In recent months, the issue of streaming video has been at the forefront of the web community’s conscience. This is due to the huge growth of sites like YouTube, which Google recently acquired for $1.65 billion, and the new phenomenon of clip-sharing and disposable video. YouTube recently rose to notoriety in Ireland when footage of a girl being attacked in Ballymun was posted on the site. The clip was subsequently removed when the victim’s father made an appeal on the Joe Duffy radio show.
These sites have given a creative and publishing platform to the user, but have also created a new range of usability and accessibility concerns for developers. In this article we will discuss the origins and evolution of streaming video, the growth of the Flash format and the accessibility issues that need to be considered if you choose to integrate streaming video into your site.
The early days
With the advent of high speed connections in the late nineties, web developers began offering streaming video clips on their sites. Streaming video offered developers a means to offer media files, e-learning and online training. However it also broke away from the best practices of web development and created new usability difficulties for users. These included:
- Multiple programs & plug-ins
- In the early days of streaming video, there was no industry-standard platform. Developers had to choose whether to offer their content with Apple Quicktime, Realplayer or Windows Media Player. The obvious consequence of this was the need to ensure that you had these three players installed and updated with the latest codecs.
- “Buffering…”
- Programs would often communicate poorly with the internet connection meaning that the clip would never play because the program was never set up properly. Similarly, compression techniques had not reached the standards they possess nowadays, so download times were long.
- User Experience
- Developers would often be forced to have their streaming media play in a separate window, or worse still, have it launch in an external application. Often the user would then have to make a bandwidth selection (100 k or 300 k), or become a member of the site. These all combined to create a very disjointed user experience.
The arrival of Flash Video
In 2002, Macromedia released Flash Player 6. One of the major new features was the inclusion of the Sorenson video codec which encoded .flv (Flash video) files. The .flv format was slow in its initial growth but over the next 2-3 years grew to become the market leader. Tom Green writes:
“QuickTime, Windows Media, and Real essentially lost the market when they got blind-sided by the growth of the web, fast internet connections, and, in many respects, the Standards Movement.”

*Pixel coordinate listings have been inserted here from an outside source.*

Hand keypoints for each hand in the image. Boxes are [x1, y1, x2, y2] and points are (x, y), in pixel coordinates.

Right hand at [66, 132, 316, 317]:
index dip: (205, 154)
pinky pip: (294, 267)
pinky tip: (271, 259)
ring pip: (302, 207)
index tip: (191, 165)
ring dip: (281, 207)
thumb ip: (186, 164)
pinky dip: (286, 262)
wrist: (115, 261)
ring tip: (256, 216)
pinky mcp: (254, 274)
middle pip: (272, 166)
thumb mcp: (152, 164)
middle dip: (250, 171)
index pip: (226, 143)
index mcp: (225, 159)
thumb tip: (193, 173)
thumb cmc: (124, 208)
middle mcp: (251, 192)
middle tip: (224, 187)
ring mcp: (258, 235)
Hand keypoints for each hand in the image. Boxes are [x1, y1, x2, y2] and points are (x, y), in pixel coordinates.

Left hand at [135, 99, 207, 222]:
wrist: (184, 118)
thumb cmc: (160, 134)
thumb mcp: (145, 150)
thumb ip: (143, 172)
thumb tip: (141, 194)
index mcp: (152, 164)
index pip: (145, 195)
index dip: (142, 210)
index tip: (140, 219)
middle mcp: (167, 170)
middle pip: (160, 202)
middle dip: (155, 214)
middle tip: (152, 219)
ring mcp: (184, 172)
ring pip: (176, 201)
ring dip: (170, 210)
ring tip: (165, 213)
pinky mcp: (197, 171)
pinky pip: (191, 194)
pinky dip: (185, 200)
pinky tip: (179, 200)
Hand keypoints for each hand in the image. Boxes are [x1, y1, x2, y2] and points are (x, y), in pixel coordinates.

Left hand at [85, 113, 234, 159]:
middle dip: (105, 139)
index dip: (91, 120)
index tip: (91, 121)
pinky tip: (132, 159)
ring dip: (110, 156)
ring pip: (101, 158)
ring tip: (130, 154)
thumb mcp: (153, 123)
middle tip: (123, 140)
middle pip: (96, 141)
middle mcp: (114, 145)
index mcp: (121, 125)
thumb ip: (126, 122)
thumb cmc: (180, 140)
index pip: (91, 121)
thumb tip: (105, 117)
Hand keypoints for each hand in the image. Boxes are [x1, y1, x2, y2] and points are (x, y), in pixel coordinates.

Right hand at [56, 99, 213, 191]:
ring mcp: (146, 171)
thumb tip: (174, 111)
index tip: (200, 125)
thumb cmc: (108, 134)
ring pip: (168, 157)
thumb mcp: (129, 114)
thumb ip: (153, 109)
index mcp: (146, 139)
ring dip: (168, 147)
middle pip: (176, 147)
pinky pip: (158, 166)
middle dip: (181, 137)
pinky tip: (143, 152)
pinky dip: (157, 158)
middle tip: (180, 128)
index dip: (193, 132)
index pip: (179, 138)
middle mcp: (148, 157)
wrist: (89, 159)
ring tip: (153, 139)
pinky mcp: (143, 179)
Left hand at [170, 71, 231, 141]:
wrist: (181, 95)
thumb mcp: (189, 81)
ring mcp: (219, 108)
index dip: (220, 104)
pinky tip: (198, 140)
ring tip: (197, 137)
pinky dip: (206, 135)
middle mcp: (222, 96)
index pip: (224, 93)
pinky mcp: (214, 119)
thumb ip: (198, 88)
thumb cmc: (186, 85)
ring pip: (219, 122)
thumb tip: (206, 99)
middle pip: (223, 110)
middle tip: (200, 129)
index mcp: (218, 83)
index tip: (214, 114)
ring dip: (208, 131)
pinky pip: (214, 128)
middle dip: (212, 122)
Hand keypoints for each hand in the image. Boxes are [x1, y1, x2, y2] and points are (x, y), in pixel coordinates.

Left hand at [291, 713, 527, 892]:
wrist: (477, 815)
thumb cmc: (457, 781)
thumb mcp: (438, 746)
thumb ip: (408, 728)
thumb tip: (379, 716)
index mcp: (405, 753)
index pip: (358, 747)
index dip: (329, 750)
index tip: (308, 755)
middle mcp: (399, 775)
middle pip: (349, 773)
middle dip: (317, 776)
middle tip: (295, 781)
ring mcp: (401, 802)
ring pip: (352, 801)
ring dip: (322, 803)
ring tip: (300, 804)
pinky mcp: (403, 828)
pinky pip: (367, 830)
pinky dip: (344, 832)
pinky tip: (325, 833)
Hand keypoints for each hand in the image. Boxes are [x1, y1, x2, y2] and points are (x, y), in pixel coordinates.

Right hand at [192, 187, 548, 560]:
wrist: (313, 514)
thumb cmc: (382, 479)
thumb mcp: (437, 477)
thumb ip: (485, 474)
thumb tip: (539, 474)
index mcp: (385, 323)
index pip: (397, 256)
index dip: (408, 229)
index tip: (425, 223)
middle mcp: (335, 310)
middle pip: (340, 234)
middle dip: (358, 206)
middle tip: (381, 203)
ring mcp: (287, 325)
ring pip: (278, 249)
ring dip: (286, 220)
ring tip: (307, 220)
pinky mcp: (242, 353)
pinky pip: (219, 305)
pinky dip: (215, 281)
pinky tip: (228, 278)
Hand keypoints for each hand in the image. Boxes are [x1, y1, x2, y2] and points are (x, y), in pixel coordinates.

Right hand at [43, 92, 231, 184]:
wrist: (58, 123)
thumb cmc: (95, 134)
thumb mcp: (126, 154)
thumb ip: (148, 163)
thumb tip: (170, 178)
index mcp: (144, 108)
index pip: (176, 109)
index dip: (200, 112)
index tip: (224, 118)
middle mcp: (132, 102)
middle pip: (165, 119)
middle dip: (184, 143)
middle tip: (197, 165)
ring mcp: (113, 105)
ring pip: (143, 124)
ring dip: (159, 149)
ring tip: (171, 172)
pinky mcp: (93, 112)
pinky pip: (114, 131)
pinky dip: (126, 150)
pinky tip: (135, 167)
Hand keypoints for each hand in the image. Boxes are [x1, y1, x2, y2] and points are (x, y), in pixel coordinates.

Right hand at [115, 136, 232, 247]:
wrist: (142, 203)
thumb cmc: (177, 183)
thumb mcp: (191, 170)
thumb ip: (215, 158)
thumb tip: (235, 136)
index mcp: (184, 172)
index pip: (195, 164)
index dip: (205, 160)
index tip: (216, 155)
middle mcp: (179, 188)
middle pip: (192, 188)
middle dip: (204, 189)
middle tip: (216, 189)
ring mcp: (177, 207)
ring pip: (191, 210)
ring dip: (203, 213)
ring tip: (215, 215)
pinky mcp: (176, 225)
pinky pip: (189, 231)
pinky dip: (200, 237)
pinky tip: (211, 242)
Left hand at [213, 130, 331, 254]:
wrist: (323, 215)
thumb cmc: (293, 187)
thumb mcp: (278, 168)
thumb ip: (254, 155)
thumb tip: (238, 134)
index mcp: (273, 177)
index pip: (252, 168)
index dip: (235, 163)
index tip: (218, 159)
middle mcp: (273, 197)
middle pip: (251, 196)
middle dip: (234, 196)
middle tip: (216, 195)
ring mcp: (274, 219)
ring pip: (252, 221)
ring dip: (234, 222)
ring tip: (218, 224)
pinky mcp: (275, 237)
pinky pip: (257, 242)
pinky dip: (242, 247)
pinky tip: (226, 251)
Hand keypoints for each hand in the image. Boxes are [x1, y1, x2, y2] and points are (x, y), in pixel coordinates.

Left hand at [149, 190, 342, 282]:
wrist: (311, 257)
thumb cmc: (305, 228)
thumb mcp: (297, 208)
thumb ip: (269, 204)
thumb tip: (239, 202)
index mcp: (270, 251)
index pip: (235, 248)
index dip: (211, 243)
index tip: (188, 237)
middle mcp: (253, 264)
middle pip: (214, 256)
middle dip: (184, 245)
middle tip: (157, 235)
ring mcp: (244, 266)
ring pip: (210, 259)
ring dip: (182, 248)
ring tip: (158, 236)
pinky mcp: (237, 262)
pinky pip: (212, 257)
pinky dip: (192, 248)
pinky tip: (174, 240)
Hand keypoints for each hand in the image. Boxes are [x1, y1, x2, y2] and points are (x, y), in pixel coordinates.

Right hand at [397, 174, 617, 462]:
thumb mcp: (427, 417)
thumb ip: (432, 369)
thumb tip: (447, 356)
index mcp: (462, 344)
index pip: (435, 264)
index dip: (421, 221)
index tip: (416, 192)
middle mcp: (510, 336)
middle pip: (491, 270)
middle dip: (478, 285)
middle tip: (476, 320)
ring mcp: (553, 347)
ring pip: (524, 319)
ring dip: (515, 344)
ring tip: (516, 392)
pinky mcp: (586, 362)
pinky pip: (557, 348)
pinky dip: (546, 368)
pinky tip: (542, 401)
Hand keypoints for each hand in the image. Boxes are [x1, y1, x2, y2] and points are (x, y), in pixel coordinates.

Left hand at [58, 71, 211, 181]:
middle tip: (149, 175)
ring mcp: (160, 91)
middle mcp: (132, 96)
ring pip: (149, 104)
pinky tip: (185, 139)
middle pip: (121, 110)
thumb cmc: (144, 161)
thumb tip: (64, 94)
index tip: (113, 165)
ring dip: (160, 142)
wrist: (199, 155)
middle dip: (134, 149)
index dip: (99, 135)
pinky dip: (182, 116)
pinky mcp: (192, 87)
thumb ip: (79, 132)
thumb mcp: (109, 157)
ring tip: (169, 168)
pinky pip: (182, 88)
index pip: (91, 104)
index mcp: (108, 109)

In other words, as developers gained more options on how to implement their video content, developers realised they now had the opportunity to embed and integrate their video into their page and present content around it. This created a much more fluid user experience. Users viewing video no longer had to deal with the traditional annoyances that plagued online video such as Quicktime’s “upgrade to pro”, WMP’s “searching for codec” or Real Player’s “network error”.
Because Flash is primarily an authoring tool, it allows developers to develop their own interfaces and features, instead of being constrained to simply uploading a video stream file and then hoping the media player plug-in would play it properly. An example of an added feature enabled by Flash would be YouTube’s “related clips” that appears at the end of each of their clips.
Popularisation
The proliferation of Flash video around the web was driven in part by the huge popularity of social networking sites like MySpace and YouTube. These sites need customisable, rich content that loads quickly and without fuss or effort. The fact that streaming Flash video can be played on 96.0% of all computers without an extra download gives the format an added advantage.
At present you will find most of the major news and media sites are using streaming Flash video effectively. YouTube, MySpace, CNET and the NY Times are all well-known promoters of the format. Unfortunately many major news sites such as BBC and CNN spent years building up a database of video playable in Real Player or Windows Media Player, and so the transition to Flash will prove more difficult for them.
Accessibility concerns
Because you’re dealing with video content which stimulates the visual and aural senses, you’re automatically going to alienate some users with hearing and sight impairments. However, it is possible to compensate for this by following a few simple guidelines:
- All Flash video players should have an option to enable closed captioning or subtitling. This is because it’s an unfair presumption that all users will have the ability to listen to your audio track. This failure may be due to hardware problems or the user being hearing impaired.
- Often the primary message or content of your page is contained in your video, so it is essential to provide adequate descriptions for the video during the authoring process. This should tell a user with a screen-reader or mobile device what is being conveyed in the video.
- It is important to keep the interface and layout simple. Because Flash players can be designed by developers however they wish, it’s important to follow the best practice model and implement a simple interface with a well integrated play/pause button, timeline, closed captioning, full screen and volume controls.
Conclusion
Streaming video is no longer the major problem for user-conscious developers it was 4 or 5 years ago. While no one will try to argue that its use is user-friendly to everyone, there have been considerable advances made in recent years that allow developers to use the technology to compensate for users with access problems. By using an integrated part of the browser like the Flash plug-in, developers can take advantage of its market saturation and accessibility features to create a more fluid, integrated browsing experience for all.